Start of Materials provided

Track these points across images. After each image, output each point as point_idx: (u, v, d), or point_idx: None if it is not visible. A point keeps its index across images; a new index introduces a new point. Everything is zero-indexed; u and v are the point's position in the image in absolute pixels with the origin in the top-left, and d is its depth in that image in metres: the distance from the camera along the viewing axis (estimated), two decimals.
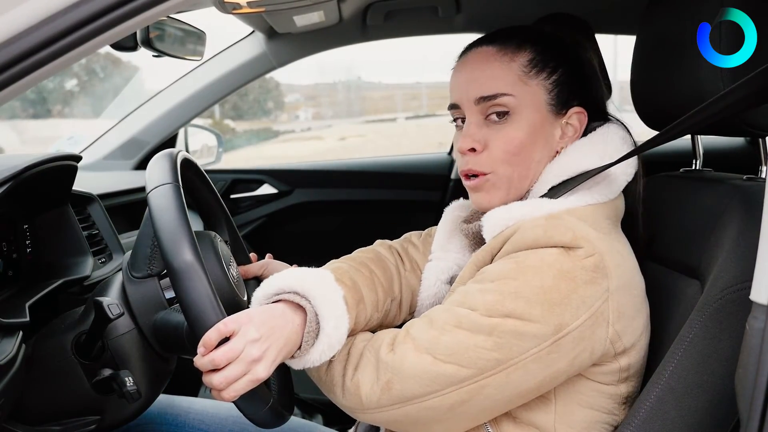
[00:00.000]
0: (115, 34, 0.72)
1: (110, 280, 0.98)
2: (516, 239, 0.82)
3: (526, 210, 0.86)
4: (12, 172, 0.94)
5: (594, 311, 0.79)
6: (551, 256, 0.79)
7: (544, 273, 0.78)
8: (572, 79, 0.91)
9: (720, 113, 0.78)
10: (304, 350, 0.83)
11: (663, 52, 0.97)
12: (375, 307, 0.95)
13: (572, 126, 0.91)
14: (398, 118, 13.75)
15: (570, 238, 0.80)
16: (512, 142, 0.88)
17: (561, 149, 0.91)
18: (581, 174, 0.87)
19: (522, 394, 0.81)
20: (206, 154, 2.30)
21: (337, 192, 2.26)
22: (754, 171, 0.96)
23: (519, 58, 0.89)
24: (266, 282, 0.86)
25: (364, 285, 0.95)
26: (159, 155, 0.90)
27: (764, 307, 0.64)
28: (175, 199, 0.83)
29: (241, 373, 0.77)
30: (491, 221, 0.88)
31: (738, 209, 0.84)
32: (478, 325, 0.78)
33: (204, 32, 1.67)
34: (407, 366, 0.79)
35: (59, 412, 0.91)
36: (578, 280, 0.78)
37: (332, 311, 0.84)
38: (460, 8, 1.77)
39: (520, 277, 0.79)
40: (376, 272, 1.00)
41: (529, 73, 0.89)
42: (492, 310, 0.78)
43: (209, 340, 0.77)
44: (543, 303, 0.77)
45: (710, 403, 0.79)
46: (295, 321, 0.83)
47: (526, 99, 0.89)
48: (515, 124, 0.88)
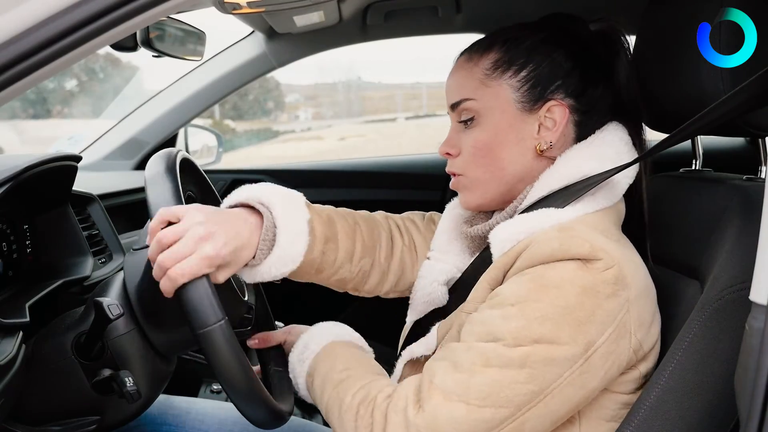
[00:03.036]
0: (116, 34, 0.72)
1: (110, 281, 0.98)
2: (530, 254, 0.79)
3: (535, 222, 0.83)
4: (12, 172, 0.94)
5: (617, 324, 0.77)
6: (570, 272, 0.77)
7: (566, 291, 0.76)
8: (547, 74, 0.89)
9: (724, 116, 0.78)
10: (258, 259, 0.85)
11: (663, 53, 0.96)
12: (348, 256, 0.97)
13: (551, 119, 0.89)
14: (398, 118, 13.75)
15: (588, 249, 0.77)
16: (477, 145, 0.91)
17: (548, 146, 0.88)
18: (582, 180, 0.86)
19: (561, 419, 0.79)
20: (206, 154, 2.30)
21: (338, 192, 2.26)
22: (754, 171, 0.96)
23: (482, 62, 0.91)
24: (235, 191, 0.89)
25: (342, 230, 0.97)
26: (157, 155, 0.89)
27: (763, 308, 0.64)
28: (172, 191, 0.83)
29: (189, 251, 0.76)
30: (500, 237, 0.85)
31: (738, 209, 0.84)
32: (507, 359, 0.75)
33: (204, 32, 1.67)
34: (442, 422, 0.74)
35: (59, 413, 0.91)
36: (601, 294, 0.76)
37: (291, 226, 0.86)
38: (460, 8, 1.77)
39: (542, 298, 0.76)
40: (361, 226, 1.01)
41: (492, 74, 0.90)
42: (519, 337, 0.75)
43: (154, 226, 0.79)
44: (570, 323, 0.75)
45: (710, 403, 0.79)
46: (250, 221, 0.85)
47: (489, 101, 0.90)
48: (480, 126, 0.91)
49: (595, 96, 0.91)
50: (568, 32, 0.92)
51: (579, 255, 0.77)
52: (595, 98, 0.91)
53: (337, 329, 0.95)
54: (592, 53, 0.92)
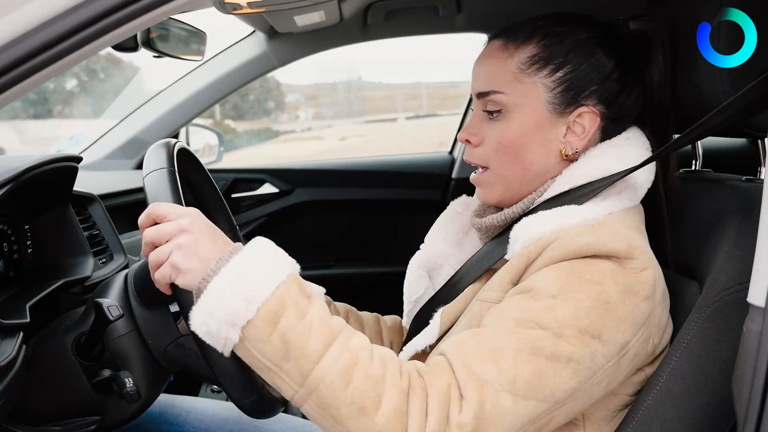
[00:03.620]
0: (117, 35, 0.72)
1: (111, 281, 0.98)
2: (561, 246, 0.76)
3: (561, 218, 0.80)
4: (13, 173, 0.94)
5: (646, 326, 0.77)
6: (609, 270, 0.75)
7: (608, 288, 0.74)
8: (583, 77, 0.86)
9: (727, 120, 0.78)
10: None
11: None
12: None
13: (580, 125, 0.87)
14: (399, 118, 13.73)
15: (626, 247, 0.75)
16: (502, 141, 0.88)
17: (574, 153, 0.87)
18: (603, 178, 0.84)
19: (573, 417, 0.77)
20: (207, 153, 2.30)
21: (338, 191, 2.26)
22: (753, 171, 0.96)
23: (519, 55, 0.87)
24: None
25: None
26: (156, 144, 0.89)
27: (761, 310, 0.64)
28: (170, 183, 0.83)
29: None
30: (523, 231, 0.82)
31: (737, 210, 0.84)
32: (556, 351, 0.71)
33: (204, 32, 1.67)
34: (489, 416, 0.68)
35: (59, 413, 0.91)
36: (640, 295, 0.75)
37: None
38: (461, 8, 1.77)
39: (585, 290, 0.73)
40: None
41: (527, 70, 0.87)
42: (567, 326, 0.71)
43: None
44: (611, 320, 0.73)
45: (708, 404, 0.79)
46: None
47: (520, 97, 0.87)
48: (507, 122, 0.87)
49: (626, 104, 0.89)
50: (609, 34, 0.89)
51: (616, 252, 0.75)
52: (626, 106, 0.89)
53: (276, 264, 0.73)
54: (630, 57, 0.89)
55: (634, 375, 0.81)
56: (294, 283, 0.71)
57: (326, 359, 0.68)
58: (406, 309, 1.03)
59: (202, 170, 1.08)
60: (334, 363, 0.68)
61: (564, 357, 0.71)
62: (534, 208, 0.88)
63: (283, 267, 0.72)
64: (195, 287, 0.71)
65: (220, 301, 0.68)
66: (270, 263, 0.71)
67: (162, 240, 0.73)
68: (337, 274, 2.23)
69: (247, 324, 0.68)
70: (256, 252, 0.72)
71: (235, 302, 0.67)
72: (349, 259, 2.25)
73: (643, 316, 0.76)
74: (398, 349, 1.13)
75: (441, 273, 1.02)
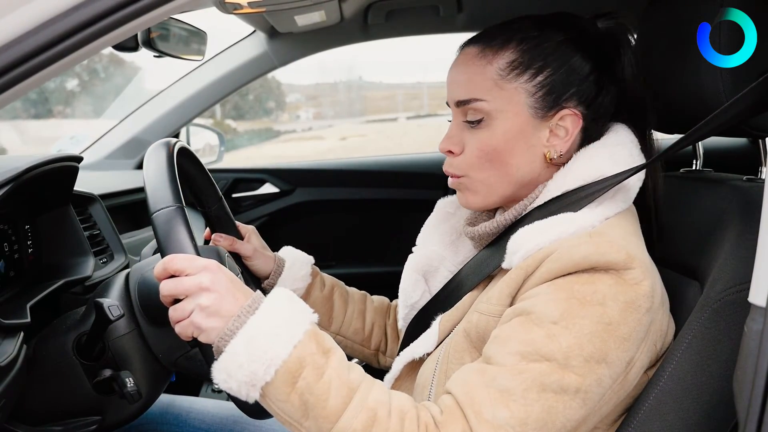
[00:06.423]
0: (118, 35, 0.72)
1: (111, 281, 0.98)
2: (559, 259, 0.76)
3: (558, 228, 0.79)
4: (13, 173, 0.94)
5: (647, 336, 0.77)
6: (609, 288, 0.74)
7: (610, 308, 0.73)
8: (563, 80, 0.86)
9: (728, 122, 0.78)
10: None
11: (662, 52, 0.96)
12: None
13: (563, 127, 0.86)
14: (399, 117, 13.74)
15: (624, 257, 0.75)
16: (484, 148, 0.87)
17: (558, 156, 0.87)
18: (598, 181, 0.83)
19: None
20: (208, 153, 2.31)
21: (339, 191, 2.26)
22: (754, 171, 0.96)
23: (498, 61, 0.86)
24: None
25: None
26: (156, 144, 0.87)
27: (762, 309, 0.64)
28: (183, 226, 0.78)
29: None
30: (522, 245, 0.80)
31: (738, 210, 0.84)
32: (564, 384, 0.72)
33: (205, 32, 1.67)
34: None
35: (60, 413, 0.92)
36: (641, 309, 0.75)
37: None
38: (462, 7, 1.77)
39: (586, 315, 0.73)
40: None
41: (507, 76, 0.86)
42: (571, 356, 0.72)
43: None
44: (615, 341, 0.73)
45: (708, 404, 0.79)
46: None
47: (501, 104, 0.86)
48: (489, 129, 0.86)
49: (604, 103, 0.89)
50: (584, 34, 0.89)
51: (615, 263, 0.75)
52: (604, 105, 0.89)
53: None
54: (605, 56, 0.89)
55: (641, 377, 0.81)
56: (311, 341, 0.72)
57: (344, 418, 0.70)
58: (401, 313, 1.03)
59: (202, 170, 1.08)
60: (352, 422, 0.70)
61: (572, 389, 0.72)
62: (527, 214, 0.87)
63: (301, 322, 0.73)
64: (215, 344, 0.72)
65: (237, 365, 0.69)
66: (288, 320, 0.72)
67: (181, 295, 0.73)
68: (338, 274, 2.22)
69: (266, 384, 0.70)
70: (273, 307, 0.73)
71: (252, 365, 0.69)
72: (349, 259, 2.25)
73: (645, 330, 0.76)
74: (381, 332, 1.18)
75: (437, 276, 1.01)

End of Materials provided

* Try it
Copy out only the lines above from the one with "35: (59, 412, 0.91)" to the one with "48: (515, 124, 0.88)", inclusive, exactly as they stand.

* Reply
35: (59, 412, 0.91)
36: (578, 280, 0.78)
37: (332, 311, 0.84)
38: (460, 8, 1.77)
39: (520, 277, 0.79)
40: (376, 272, 1.00)
41: (529, 73, 0.89)
42: (492, 310, 0.78)
43: (209, 340, 0.77)
44: (543, 303, 0.77)
45: (710, 403, 0.79)
46: (295, 321, 0.83)
47: (526, 99, 0.89)
48: (515, 124, 0.88)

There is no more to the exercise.